Bir yorum da böyle yapılmış.

Yani Maria kortta nasıl oynanacağını biliyordu fakat kort dışındaki oyunu öğrenmeye niyetli değildi. Belki de ne düşünüyorsa yüzüne de o yansıyordu, maskeleri yoktu, sahte davranışlardan uzaktı.

Bu güçlü kadın sporcular çocukluk ve formasyon günlerinden beri hep beraber, bir balonun içinde yaşıyor, seyahat ediyor, rekabet ediyor. Hiçbiri dışarıdaki hayata açık değil. Bu da içlerinden yükselen olduğunda kıskançlığa neden oluyor.

Maria Sharapova’yı sadece bir tenisçi olarak düşünmeyin. Aynı zamanda da bir iş kadınıdır. Kendine ait bir şekerleme markası var. Forbes’a göre dünyanın en çok kazanan sporcusu, hem sponsorluklardan hem de ticaretten.

1.88 m boyuyla bir sporcudan daha çok, model havasında olması nedeniyle moda dergilerinin aranan yüzü. Sports International Swimsuit fotoğraflarını yayınlayabilmek için Serena’dan üç yıl önce peşinde koşup milyon dolarlık kontrat imzalatmıştı.

New York Moda Haftası’nda, Paris’te Channel defilesinde ön sırada yeri hazırdır ve takip eder.

Fakat bunlara rağmen tenis dünyasında yakın bir arkadaşlığı yoktur.

Azarenka ile California Manhattan Beach’de komşu olmalarına rağmen ne birbirlerini görürler ne de birbirinin farkındadır.

Tenis dünyasının dışında yaşayan bir tenis sporcusudur.

Sharapova’nın buz kraliçesi imajı kuşkusuz işi için önemlidir. Menajerinin dediği gibi “Maria tam bir profesyoneldir ve tenis onun işlerinden biridir. Sosyal medyada bir arkadaşının fotoğrafına #BFF (Best Friend Forever) yorumu yapacak bir insan değildir o, sadece işine bakar.”

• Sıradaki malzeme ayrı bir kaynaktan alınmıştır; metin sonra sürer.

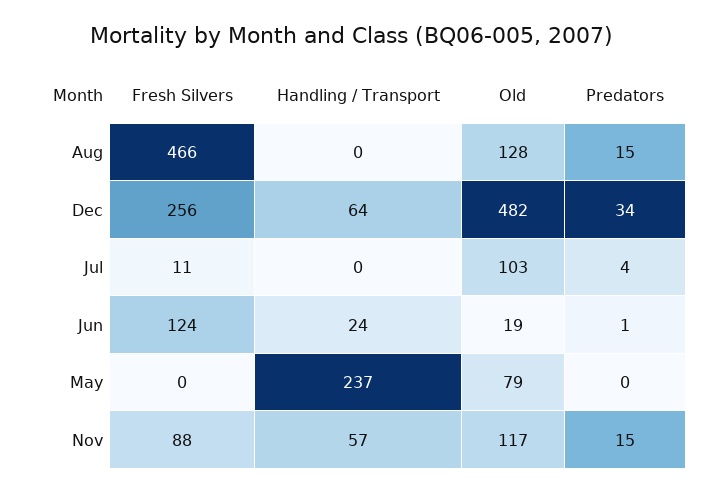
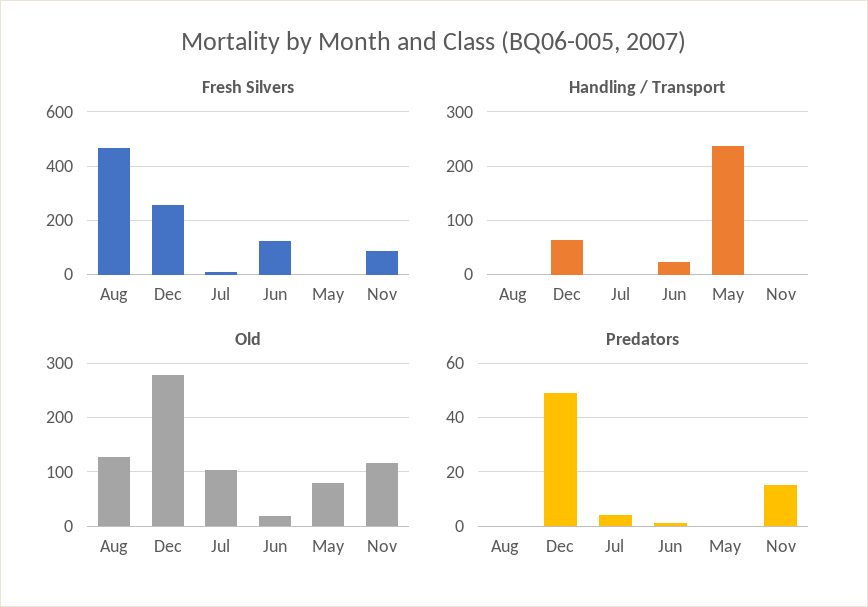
Predators, Aug: 15 -> 0
Old, Dec: 482 -> 280
Predators, Dec: 34 -> 50
Handling / Transport, Nov: 57 -> 0

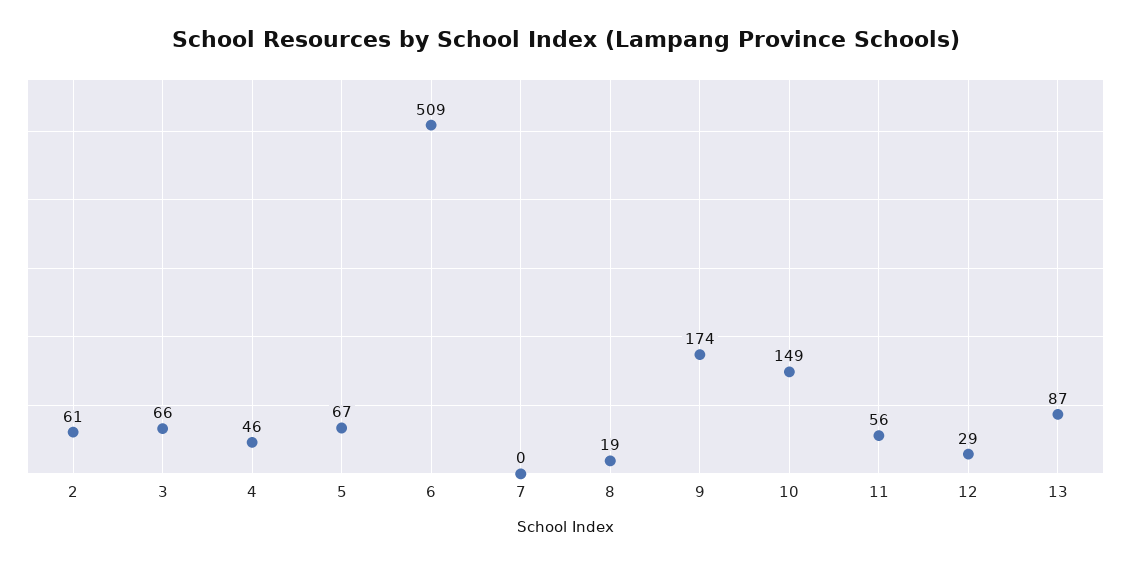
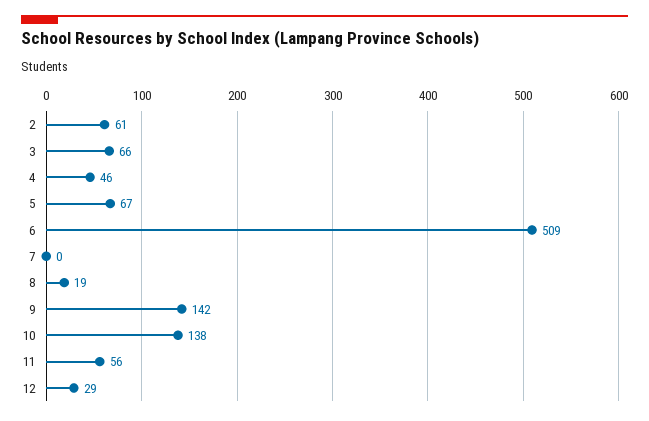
9: 174 -> 142
10: 149 -> 138
13: 87 -> none

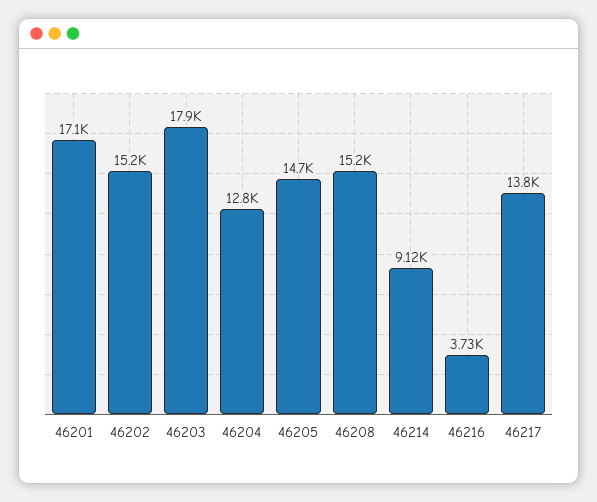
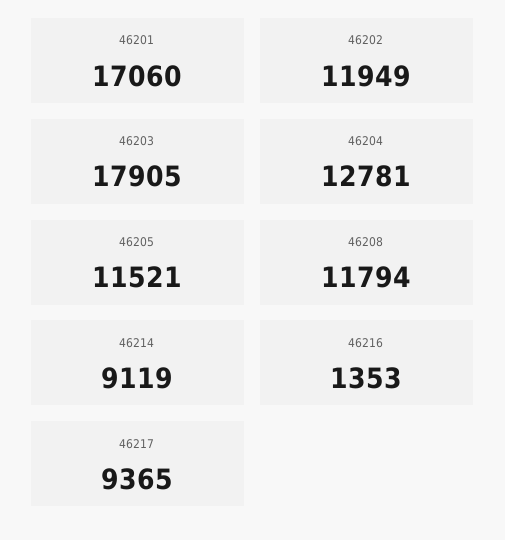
46202: 15200 -> 11949
46205: 14700 -> 11521
46208: 15200 -> 11794
46216: 3730 -> 1353
46217: 13800 -> 9365

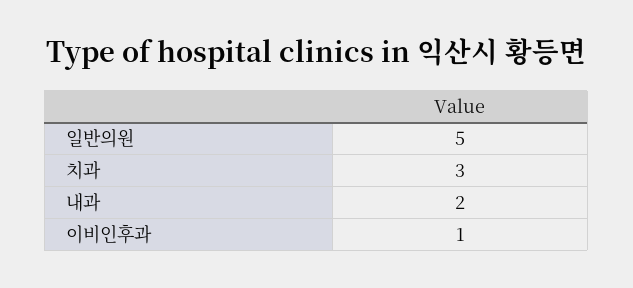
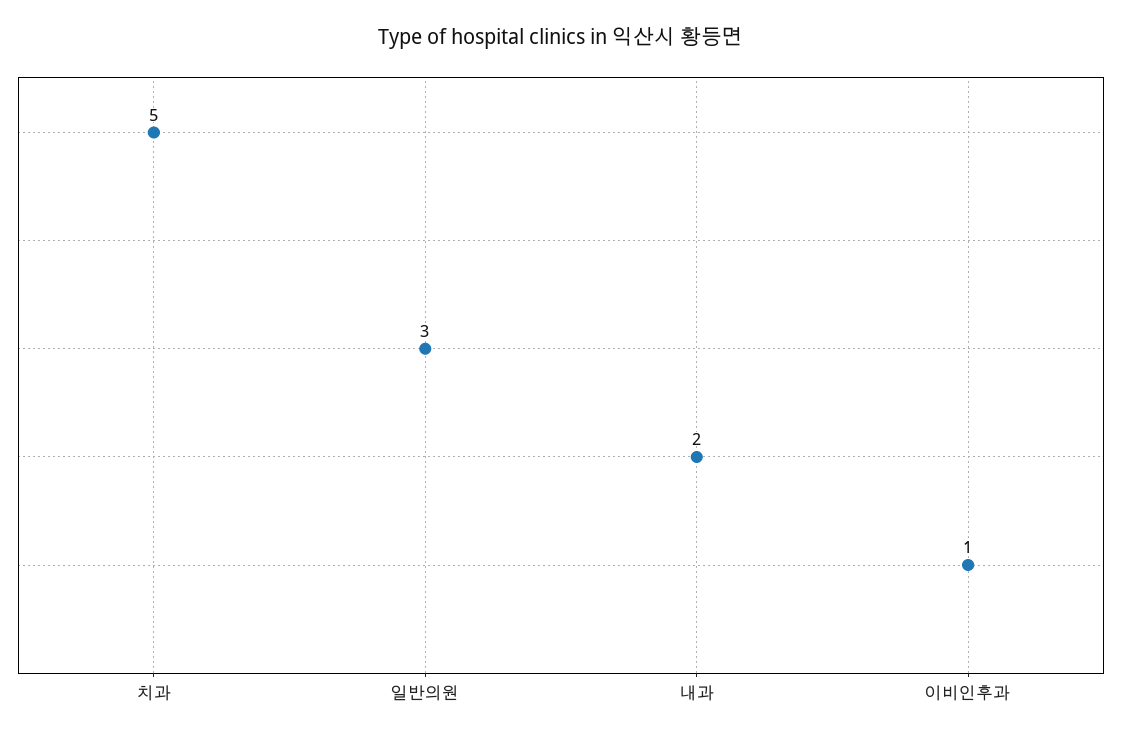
일반의원: 5 -> 3
치과: 3 -> 5

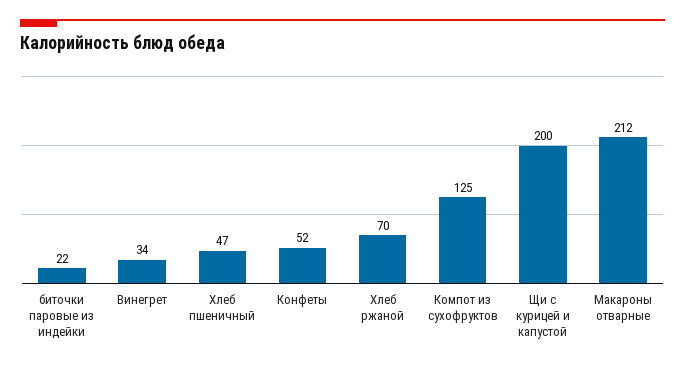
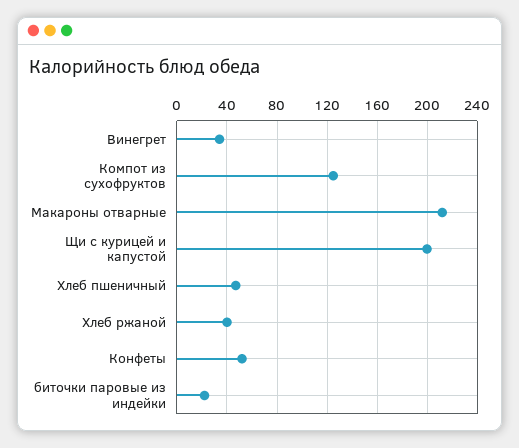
Хлеб ржаной: 70 -> 40

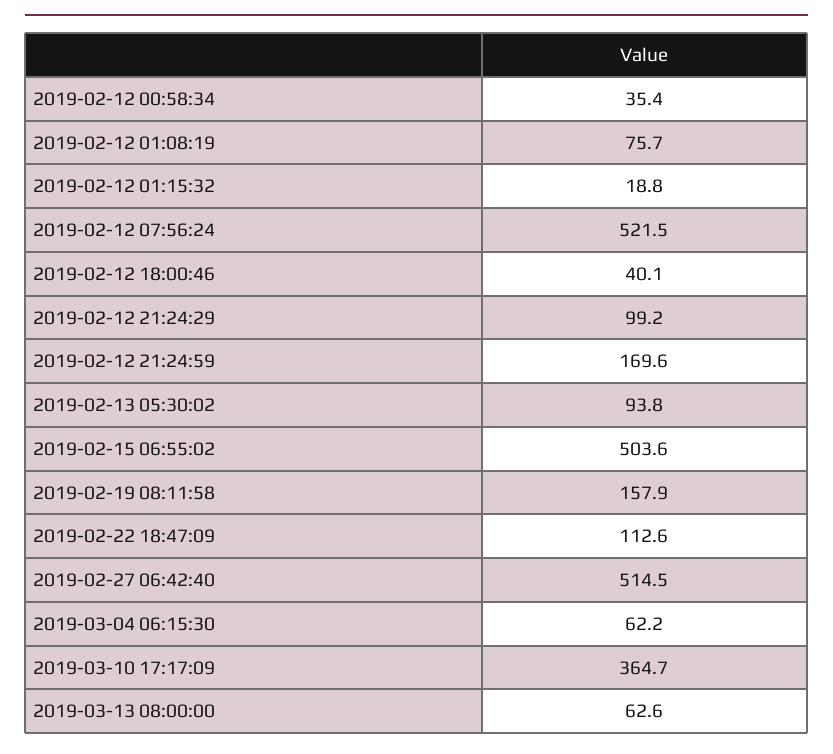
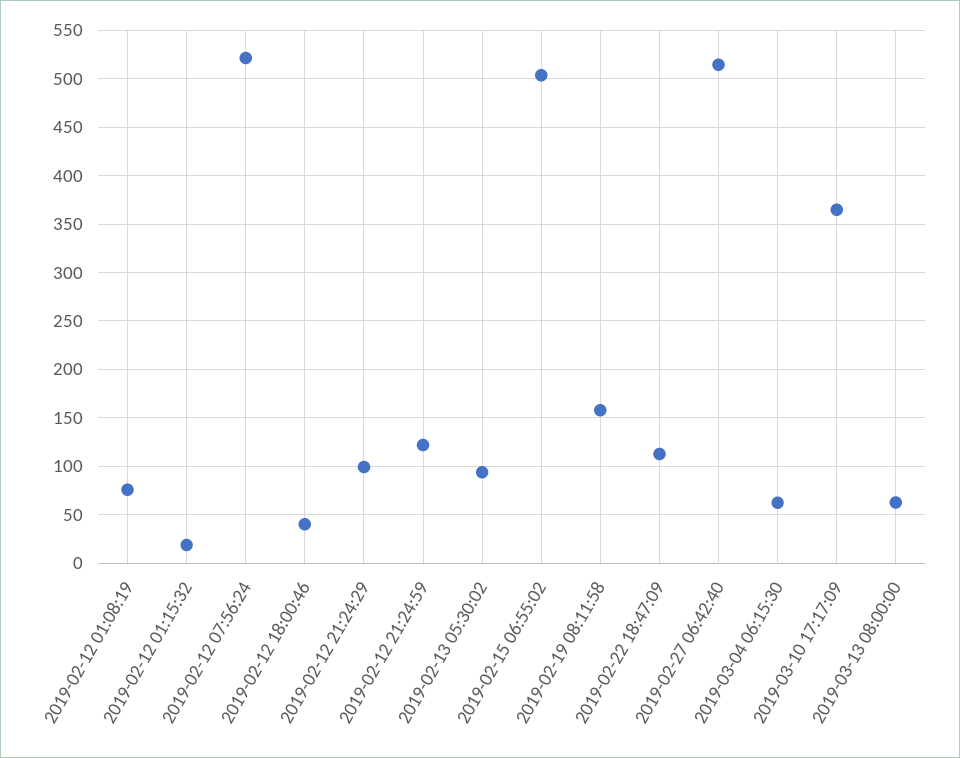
2019-02-12 00:58:34: 35.4 -> none
2019-02-12 21:24:59: 169.6 -> 120

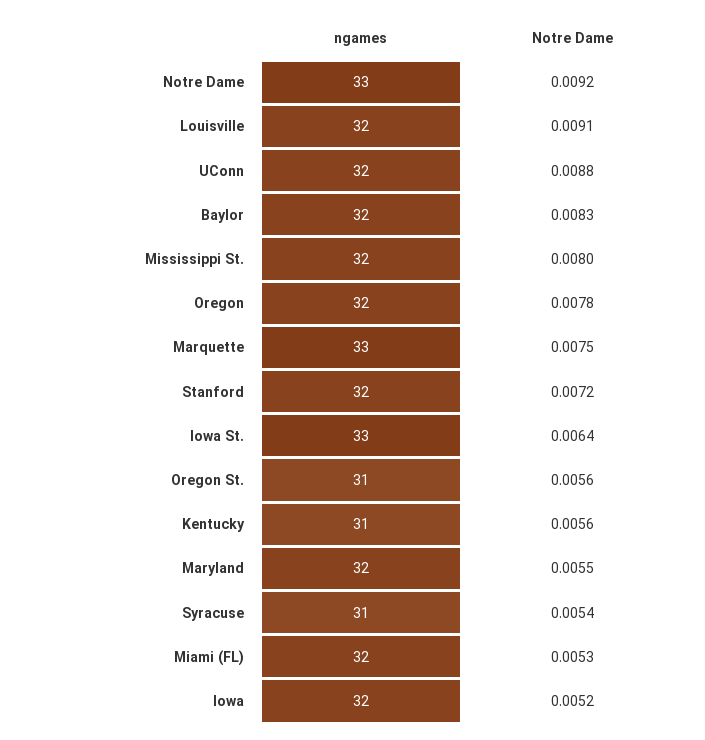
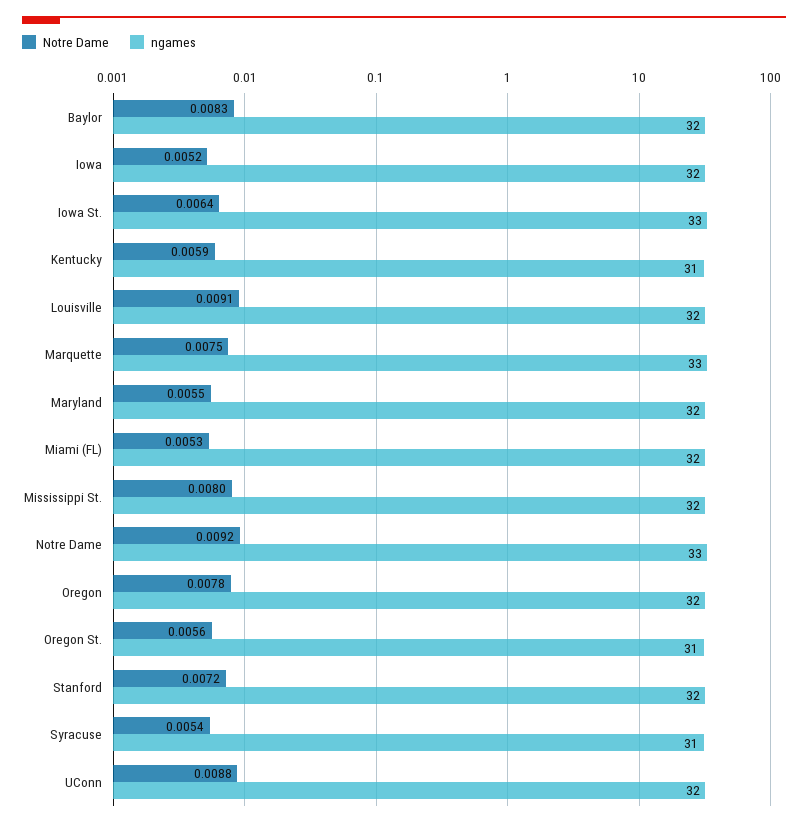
Notre Dame, Kentucky: 0.0056 -> 0.0059

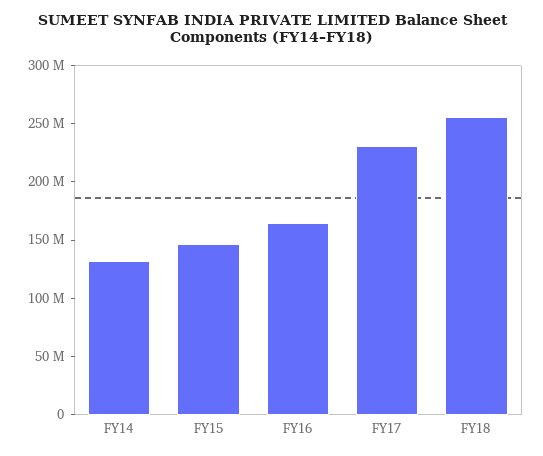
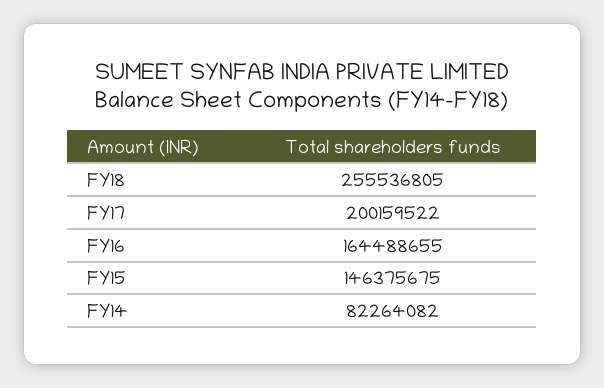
FY14: 130000000 -> 82264082
FY17: 230000000 -> 200159522

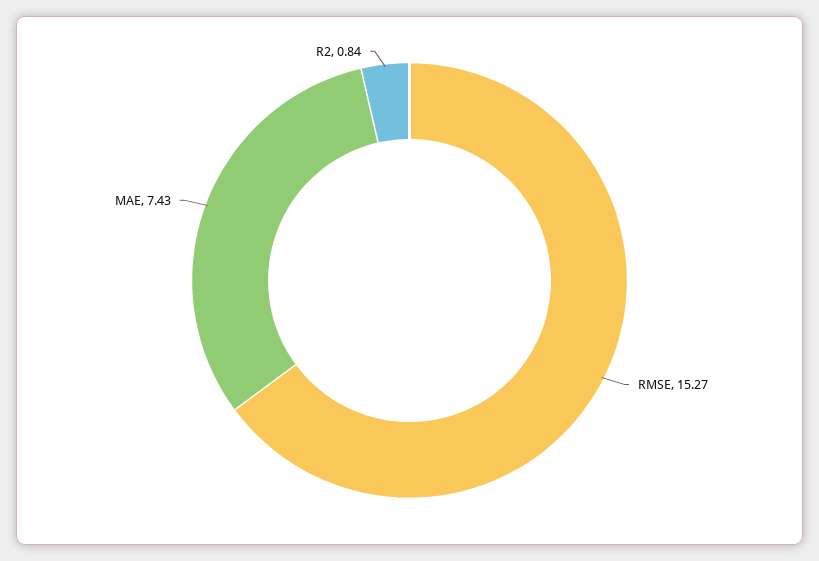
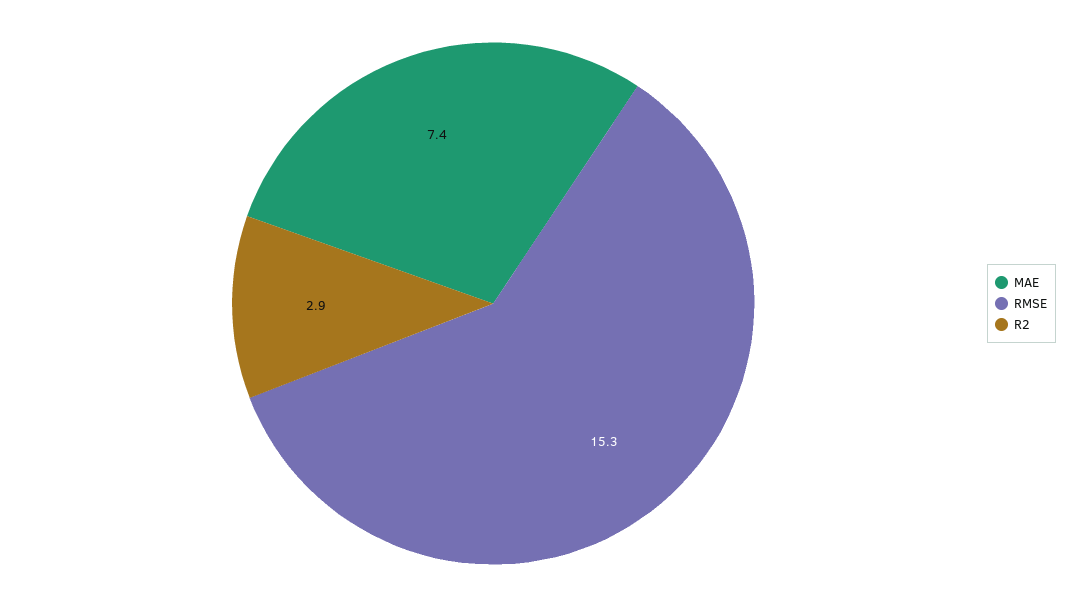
R2: 0.84 -> 2.9

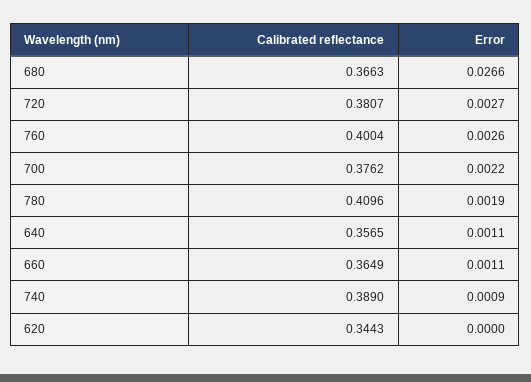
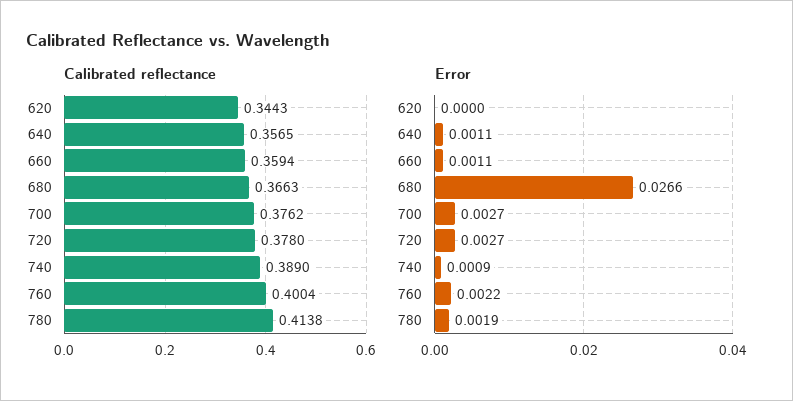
Calibrated reflectance, 720: 0.3807 -> 0.378
Error, 760: 0.0026 -> 0.0022
Error, 700: 0.0022 -> 0.0027
Calibrated reflectance, 780: 0.4096 -> 0.4138
Calibrated reflectance, 660: 0.3649 -> 0.3594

Seversiniz ama sevmezsiniz, içinde bulunduğumuz dönem Serena Williams’a aittir ama Maria Sharapova da bu dönemde sesini yükseltmiş, kendini göstermiş ve kabul ettirmiştir.

Artık yeni hedefler peşinde koşacağını, bu yıl sonuna doğru çok istediği mimarlık eğitimine başlayacağını ve şekerleme işini daha da büyütmeyi planladığını söylüyor genç yıldız.

“Hayatımda ilk defa geçen hafta Montana’da kayak yaptım ve videosunu eski antrenman partnerime gönderdim. ‘Sen en iyisi tenise geri dön’ dedi.”

“Bakın altıncı, yedinci veya sekizinci Grand Slam zaferi istemez miyim? Sayılar kulağa hoş geliyor ama ben sıfırdan başladım, hiçbir şeyim yoktu ama inanılmaz yerlere geldim.”

Ve son olarak:

“Tenis bana dünyayı ve neden yapıldığımı gösterdi. Kendimi böyle sınadım ve gelişimimi ölçtüm. Hayatımın bundan sonraki bölümünde ve bundan sonraki dağında her ne yaparsam yapayım hâlâ itiyor, hâlâ tırmanıyor ve hâlâ büyüyor olacağım.”